Overview

With the right investments and resources, agriculture can provide adequate, affordable, safe and nutritious food to everyone, everywhere, every day.  But despite significant progress, the world continues to bear a triple burden of malnutrition.  According to 2016 data, around 800 million people world-wide -- one in four people in Sub-Saharan Africa and one in six people in South Asia -- still did not consume their minimum dietary energy needs. Less progress has been achieved in tackling other forms of malnutrition. More than 2 billion people lack the micronutrients needed for growth, development and disease prevention. Over 2 billion people suffer from the adverse health effects of being overweight or obese.

Contaminated food is also a widespread problem, impacting the health of 1 in 10 people globally each year and negatively affecting the incomes of farmers, food businesses and trade.

Malnutrition and food-borne illnesses impose large current and future human, economic, social and fiscal costs on countries. Reducing these costs requires multi-sectoral approaches: There is great potential for effective interventions through agriculture and the food system overall.

Strategy

The World Bank Group works with clients and with development partners to promote more "nutrition-sensitive agriculture," to improve food safety, and to otherwise promote higher food quality from farm to fork.  Multiple approaches are used, including:

  • Promoting smallholder farming systems that produce more diverse foods, crops and livestock to increase incomes, as well as the availability and affordability of nutrient-dense foods;
  • Integrating nutrition and food safety into agricultural research, training and other support services, and supporting women in utilizing available knowledge and assets to improve household nutrition;
  • Supporting investments in technology, infrastructure and management systems which enable food fortification or increasing the content of essential micronutrients, such as vitamins and minerals in food. Supporting biofortification, which involves improving the nutritional quality of food crops. Reducing post-harvest food losses and improving hygiene in food distribution channels;
  • Collaborating with leading food and beverage multinationals, intergovernmental organizations, government agencies, global industry organizations, universities and other knowledge experts to advance food safety capacity building in developing and middle-income countries via the Global Food Safety Partnership (GFSP)
  • Strengthening regulatory systems for food safety oversight and improving the knowledge and capacity of farmers and other private operators to manage food safety hazards;
  • Advocating for policies which promote a more diversified agriculture, the consumption of a more balanced and high quality diet, and minimizing food waste.

Results

As of 2015, more than 15 million people in 30 developing countries were growing and eating biofortified foods. Most biofortified crops have been developed through a Bank-supported CGIAR program. The Bank continues to support this cost-effective malnutrition intervention through support for research and seed development and by including biofortified crops in national nutrition programs.

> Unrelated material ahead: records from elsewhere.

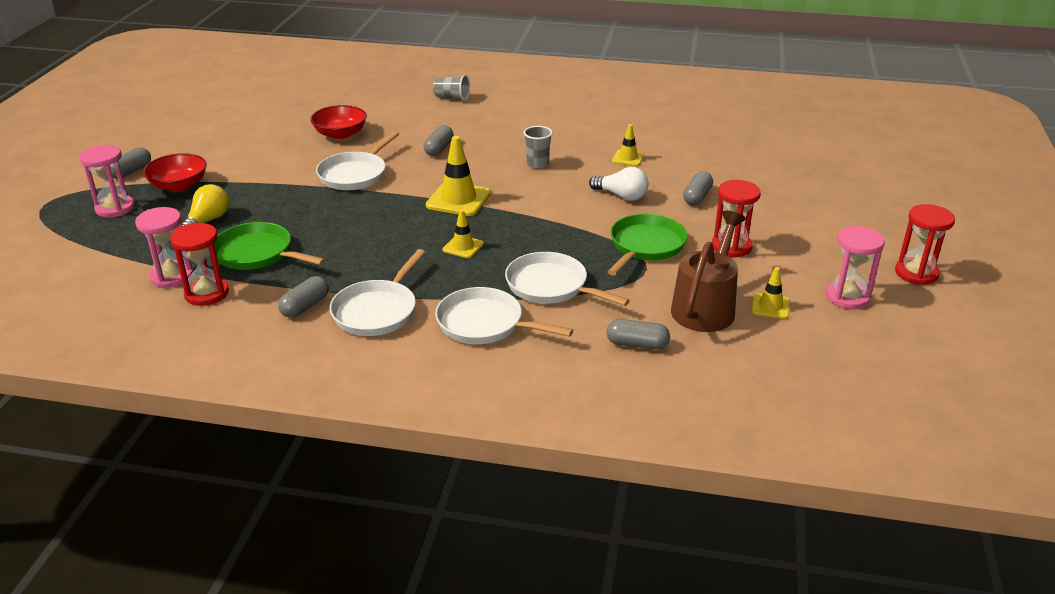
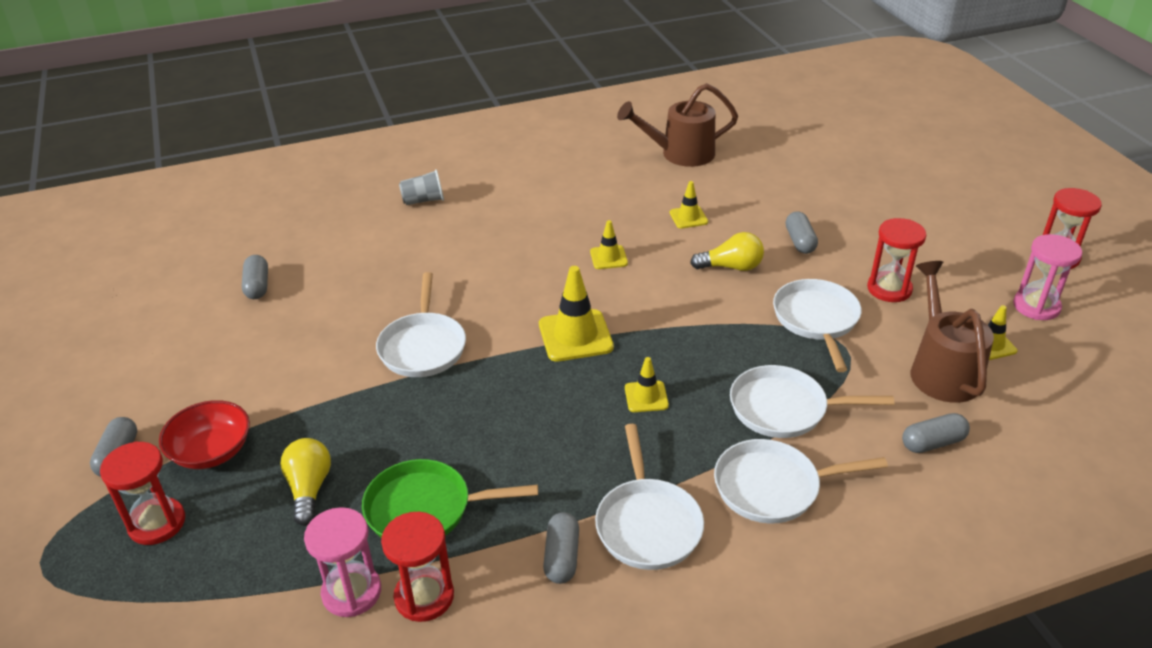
camera: 30 degrees left, 5 degrees up
(115, 208) = (157, 523): pink hourglass -> red hourglass
(340, 134) = (344, 296): red bowl -> none
(439, 149) = (482, 275): grey capsule -> grey capsule (257, 286)
(537, 164) = (608, 257): grey cup -> yellow traffic cone
(621, 196) = (731, 267): white light bulb -> yellow light bulb
(645, 246) = (816, 320): green pan -> white pan
(672, 119) = (680, 154): none -> brown watering can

In 2016, a livestock project in Vietnam helped 105,000 people raise healthier livestock. About 11,000 livestock producer households adopted safer animal husbandry practices leading to a significant decrease in pig and poultry mortality rates (25%). In addition, 240 slaughterhouses and 381 wet markets have been upgraded and their operators trained, providing more hygienic pork and poultry meat to hundreds of thousands of consumers.

A food safety laboratory training workshop, conducted by the GFSP in 2015, helped change the behavior of Chinese food safety laboratory technicians and establish a knowledge network for sharing best practices. 95% of trainee's labs achieved good results in proficiency tests.